History and Description
As the city neared the 25th anniversary of the capture and annexation of Rome to the Kingdom of Italy, which had wrested the city from the temporal rule of the papacy, plans were made to install monuments related to the project of a unified Italy. In 1886, the minister of Education in Rome, Biagio Placidi, proposed the construction of a monument to Cola di Rienzo. With the support of the mayor, Leopoldo Torlonia and the city council, bought a bronze statue that had been cast in 1870 by the sculptor Girolamo Masini.
Finding a location for the statue proved controversial. One initial proposal was to site the statue in Piazza Cola di Rienzo, a small park located in the newly minted urban rione (neighborhood) of Prati, not far from the Vatican itself. The papacy had yet to reconcile with its loss of temporal power over its prior state, and would not have viewed kindly the placement of statue honoring an anti-papal figure within a few minutes walk from the Papal palace.
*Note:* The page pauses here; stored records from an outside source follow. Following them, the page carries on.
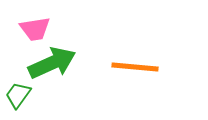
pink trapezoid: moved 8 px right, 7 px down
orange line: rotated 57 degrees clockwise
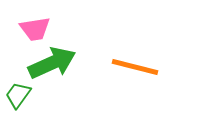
orange line: rotated 9 degrees clockwise
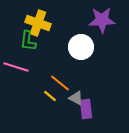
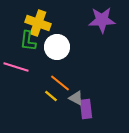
white circle: moved 24 px left
yellow line: moved 1 px right
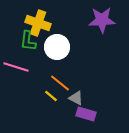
purple rectangle: moved 5 px down; rotated 66 degrees counterclockwise
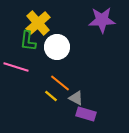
yellow cross: rotated 30 degrees clockwise
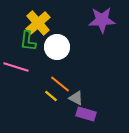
orange line: moved 1 px down
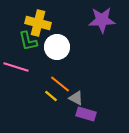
yellow cross: rotated 35 degrees counterclockwise
green L-shape: rotated 20 degrees counterclockwise
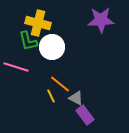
purple star: moved 1 px left
white circle: moved 5 px left
yellow line: rotated 24 degrees clockwise
purple rectangle: moved 1 px left, 1 px down; rotated 36 degrees clockwise
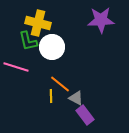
yellow line: rotated 24 degrees clockwise
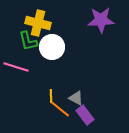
orange line: moved 25 px down
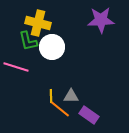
gray triangle: moved 5 px left, 2 px up; rotated 28 degrees counterclockwise
purple rectangle: moved 4 px right; rotated 18 degrees counterclockwise
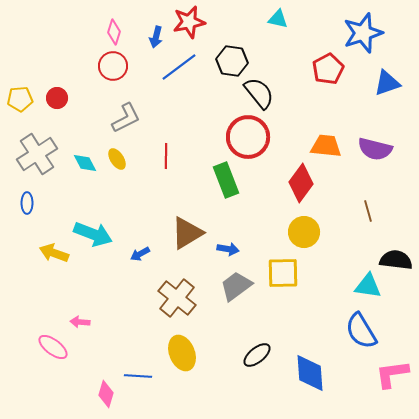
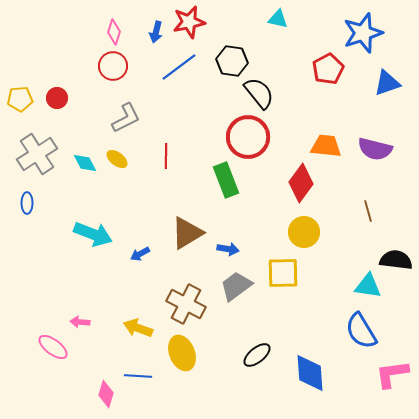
blue arrow at (156, 37): moved 5 px up
yellow ellipse at (117, 159): rotated 20 degrees counterclockwise
yellow arrow at (54, 253): moved 84 px right, 75 px down
brown cross at (177, 298): moved 9 px right, 6 px down; rotated 12 degrees counterclockwise
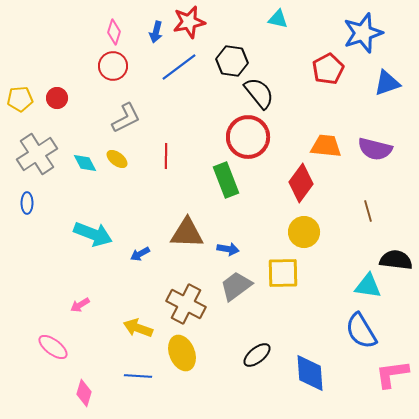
brown triangle at (187, 233): rotated 33 degrees clockwise
pink arrow at (80, 322): moved 17 px up; rotated 36 degrees counterclockwise
pink diamond at (106, 394): moved 22 px left, 1 px up
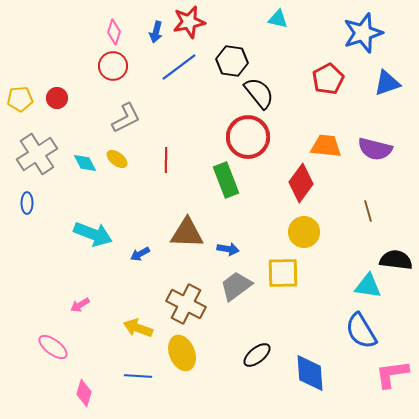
red pentagon at (328, 69): moved 10 px down
red line at (166, 156): moved 4 px down
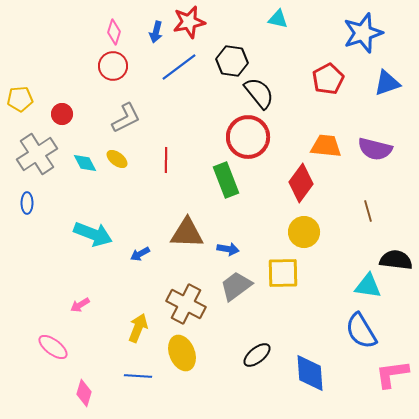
red circle at (57, 98): moved 5 px right, 16 px down
yellow arrow at (138, 328): rotated 92 degrees clockwise
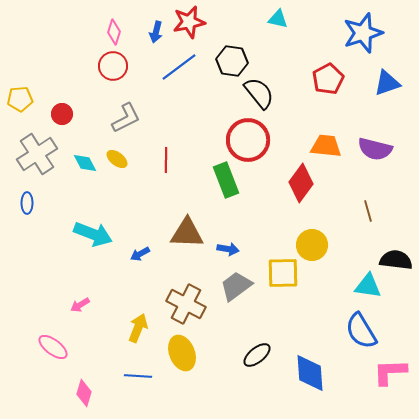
red circle at (248, 137): moved 3 px down
yellow circle at (304, 232): moved 8 px right, 13 px down
pink L-shape at (392, 374): moved 2 px left, 2 px up; rotated 6 degrees clockwise
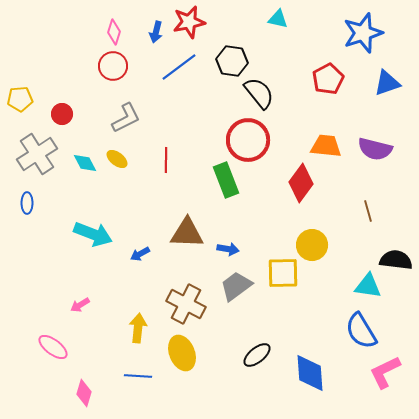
yellow arrow at (138, 328): rotated 16 degrees counterclockwise
pink L-shape at (390, 372): moved 5 px left; rotated 24 degrees counterclockwise
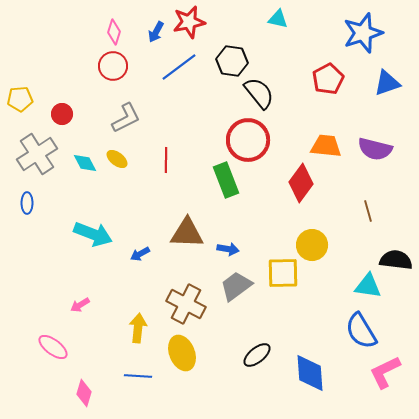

Ultimately, the site chosen was complex. Positioning near the Campidoglio, which held for centuries the municipal offices of Rome and its senate, was apt for a man who had once postulated himself as the new tribune of what he hoped would be a quasi-republican Rome, freed from the rule of both Papal and powerful Roman families. In addition, Cola di Rienzo had repaired, during his rule, the steps to the Ara Coeli church. Finally, a medieval brick building nearby, close to Santa Maria in Cosmedin was rumored to have been Cola di Rienzo's home. Finally, it was also rumored that the man was executed at the Campidoglio in 1354. However, the statue was placed on an incline of the grassy knoll, with no direct access to foster the aggregation of crowds, or the creation of a new locus for pasquinades.
The statue depicts a standing Cola di Rienzo, his hooded face and wild hair emerging from shadows, his arm raised as if to address the public. The statue faces northwest, towards the center of historic urban Rome, but also towards the Vatican, which had been his nemesis. The base of the statue, completed by Francesco Azurri is a mosaic made with brick and marble rubble reliefs that had been associated with the steps around this monument. A simple inscription reports his name.
The monument was inaugurated without ceremony on 20 September 1887.[1]